Do litoral para Manhouce

P. – Os mais novos de Manhouce ainda cantam música tradicional?

R. – Tenho sobrinhos-netos que me chamam mãe. Ensino esta rapaziada na escola a cantar a três vozes. Há gente no Grupo de Cantares que já é filha de gente que me passou pelas mãos, a quem pus o bichinho da música. E, além do Grupo de Cantares, há um grupo de danças com quarenta e tal elementos. Neste momento estamos a revitalizar a serra no aspecto turístico, fazem-se encontros com música e danças. A maneira de cantar e de dançar em Manhouce vai continuar viva nos próximos tempos.
P. – Por muito tempo?
R. – Sim, os pequeninos já estão a entrar dentro da nossa música. Felizmente que em Manhouce, apesar de já ter estradas, luz e telefone, isso tudo que eu não tinha, há um gosto pela própria terra e pelas coisas que a valorizam. Além das quarenta e tal pessoas que estão no grupo de danças há mais vinte e tal que estão no grupo de cantares. Numa aldeia pequena como Manhouce já são à volta de sessenta pessoas voltadas para a música. Forçosamente têm que incutir esse mesmo gosto nos filhos e nos netos.

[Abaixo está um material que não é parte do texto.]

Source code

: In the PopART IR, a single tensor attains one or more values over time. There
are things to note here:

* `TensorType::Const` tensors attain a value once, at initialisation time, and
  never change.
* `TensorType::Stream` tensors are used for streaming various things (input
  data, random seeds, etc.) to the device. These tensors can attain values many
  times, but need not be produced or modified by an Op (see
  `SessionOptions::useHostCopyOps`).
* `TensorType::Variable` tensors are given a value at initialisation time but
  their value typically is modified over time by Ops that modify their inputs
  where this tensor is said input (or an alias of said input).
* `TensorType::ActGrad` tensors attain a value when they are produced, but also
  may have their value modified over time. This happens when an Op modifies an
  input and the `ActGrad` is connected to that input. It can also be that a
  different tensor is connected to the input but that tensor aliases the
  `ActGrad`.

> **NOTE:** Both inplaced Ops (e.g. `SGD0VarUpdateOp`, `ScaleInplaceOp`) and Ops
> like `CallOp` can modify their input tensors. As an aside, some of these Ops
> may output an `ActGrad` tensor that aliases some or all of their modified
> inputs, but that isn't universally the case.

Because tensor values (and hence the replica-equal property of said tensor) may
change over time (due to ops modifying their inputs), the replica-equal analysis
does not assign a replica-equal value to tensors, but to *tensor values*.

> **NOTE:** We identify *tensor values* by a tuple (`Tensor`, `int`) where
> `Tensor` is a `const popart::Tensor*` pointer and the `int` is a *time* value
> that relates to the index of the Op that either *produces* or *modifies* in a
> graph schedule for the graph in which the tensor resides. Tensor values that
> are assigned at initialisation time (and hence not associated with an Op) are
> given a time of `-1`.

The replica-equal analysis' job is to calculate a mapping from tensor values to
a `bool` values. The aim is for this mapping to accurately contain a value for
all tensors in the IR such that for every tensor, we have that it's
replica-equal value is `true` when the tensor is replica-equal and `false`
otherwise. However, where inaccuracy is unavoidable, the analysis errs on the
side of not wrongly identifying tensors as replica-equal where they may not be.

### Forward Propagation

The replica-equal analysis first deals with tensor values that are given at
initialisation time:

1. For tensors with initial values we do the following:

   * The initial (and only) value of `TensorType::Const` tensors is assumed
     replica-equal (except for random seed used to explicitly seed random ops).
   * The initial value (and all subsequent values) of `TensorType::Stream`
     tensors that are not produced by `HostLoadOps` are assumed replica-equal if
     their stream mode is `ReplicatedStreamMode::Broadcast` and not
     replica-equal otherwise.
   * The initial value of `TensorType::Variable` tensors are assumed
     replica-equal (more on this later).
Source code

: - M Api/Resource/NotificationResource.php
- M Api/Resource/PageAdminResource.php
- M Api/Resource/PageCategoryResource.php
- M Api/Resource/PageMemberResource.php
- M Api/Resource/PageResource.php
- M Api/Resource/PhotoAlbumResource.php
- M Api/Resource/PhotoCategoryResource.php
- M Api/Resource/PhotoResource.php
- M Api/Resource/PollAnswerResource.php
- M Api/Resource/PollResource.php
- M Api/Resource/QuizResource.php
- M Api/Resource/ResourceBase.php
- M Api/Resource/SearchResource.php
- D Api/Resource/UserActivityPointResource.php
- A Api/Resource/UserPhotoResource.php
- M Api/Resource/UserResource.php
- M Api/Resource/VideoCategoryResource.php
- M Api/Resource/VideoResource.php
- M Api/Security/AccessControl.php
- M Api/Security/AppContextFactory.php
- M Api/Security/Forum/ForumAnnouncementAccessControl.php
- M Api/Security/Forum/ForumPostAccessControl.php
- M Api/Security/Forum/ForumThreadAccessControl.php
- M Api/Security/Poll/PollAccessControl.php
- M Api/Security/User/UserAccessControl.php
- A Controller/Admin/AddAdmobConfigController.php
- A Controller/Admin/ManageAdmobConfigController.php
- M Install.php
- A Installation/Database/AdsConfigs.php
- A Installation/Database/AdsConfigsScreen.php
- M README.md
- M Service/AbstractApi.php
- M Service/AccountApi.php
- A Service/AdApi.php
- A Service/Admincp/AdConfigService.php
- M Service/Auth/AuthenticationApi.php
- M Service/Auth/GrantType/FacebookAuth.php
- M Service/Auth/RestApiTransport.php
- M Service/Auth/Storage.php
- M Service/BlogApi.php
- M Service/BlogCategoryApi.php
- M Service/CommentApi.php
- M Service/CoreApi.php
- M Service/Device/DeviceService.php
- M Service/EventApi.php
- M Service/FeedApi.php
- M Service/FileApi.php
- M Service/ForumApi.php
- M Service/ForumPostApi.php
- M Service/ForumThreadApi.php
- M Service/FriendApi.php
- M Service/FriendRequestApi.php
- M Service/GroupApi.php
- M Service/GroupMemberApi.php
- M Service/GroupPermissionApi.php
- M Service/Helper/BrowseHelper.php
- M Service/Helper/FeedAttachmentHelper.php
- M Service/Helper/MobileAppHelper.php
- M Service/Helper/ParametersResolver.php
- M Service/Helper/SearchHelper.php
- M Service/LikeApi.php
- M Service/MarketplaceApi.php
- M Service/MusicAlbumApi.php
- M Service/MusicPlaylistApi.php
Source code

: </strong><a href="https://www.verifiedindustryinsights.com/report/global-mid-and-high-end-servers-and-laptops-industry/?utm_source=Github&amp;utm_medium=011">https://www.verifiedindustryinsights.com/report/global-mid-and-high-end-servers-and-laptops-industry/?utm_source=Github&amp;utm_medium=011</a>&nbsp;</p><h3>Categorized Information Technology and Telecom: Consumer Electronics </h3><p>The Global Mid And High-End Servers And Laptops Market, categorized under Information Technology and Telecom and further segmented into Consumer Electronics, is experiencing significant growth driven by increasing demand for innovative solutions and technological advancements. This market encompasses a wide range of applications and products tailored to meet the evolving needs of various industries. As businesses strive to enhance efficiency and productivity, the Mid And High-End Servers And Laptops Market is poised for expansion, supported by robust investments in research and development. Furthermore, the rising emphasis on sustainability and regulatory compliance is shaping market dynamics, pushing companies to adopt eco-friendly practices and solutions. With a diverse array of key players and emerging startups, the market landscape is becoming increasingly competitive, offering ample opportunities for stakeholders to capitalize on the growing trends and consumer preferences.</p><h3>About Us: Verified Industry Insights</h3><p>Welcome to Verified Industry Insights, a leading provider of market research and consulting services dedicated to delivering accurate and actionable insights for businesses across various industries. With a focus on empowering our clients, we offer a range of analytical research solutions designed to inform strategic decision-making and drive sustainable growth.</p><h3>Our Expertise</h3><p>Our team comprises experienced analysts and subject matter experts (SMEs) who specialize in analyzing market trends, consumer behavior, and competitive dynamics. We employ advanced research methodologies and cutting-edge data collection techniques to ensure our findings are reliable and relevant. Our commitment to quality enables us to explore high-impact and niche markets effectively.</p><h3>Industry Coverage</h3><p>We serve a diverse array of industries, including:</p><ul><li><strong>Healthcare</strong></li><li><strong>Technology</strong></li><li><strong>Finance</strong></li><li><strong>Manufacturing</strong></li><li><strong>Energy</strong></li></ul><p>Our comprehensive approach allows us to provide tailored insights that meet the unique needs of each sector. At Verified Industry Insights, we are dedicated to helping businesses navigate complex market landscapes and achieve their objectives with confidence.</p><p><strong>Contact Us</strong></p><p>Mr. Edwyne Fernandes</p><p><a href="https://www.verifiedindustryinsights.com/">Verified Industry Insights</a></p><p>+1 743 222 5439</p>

P. – O Grupo de Cantares de Manhouce já rompeu as fronteiras da sua região. A Isabel Silvestre grava na capital com músicos urbanos. Continuam a encará-la da mesma forma, na aldeia? A popularidade alterou a sua maneira de viver?
R. – Sou a mesma pessoa. Falo com os outros da mesma maneira. Continua a fazer tudo da mesma maneira. Por isso as outras pessoas também me tratam da mesma maneira. Claro que sentem e gostam do que o grupo faz. Sobretudo quando vão à cidade e dizem que são de Manhouce e as pessoas sabem logo que são da terra do Grupo de Cantares. E perguntam se conhece a D. Isabel. Eu sinto orgulho naquilo que faço, mas também sinto que gostaria de fazer muito mais.
P. – Sente-se tão à vontade a cantar em estúdio, sobre música já gravada, como aconteceu em “Eu”, como com o Grupo de Cantares?
R. – Quando se fala de música tradicional, pensa-se sempre, ou há pessoas que pensam, numa música menor. Eu penso que a música tradicional, sendo cantada com arranjos de qualidade, fica com um enquadramento perfeito. Não quero dizer que me sinta tão à vontade como no Grupo de Cantares…
P. – Dos doze temas que fazem parte de “Eu”, sente particular afinidade por algum deles?
R. – Talvez “Senhora do Livramento”, por causa, na altura, da morte de Amália e por ser um tema que ela própria cantou. Conheci a Amália, marcou-me muito. Estive em casa dela, cantámos em casa dela, há fotos dela a cantar ao nosso lado, com o xaile e o lenço. Era uma pessoa extraordinária, de uma simplicidade e sinceridade… A gente estava ao pé daquela mulher e havia sempre coisas que vinham ter connosco.
P. – Disse há pouco que gostaria de fazer mais. Tem ideia de quê?
R. – Em conversa no estúdio, durante a gravação deste disco, pôs-se a hipótese de eu fazer para o ano um disco de temas tradicionais religiosos. Há coisas lindíssimas na minha região, e não só…
P. – É uma pessoa muito religiosa?
R. – Sou! Embora não seja – como é que hei-de dizer? – aquela pessoa certinha que vai à missa…
P. – As pessoas continuam à espera de um grande espectáculo seu aqui em Lisboa.
R. – Olhe, na altura de “A Portuguesa” esteve previsto um espectáculo no Centro Cultural de Belém, mas depois, não sei porquê, passou a Expo, ficou tudo muito complicado, as pessoas dispersaram-se… pode ser que aconteça agora.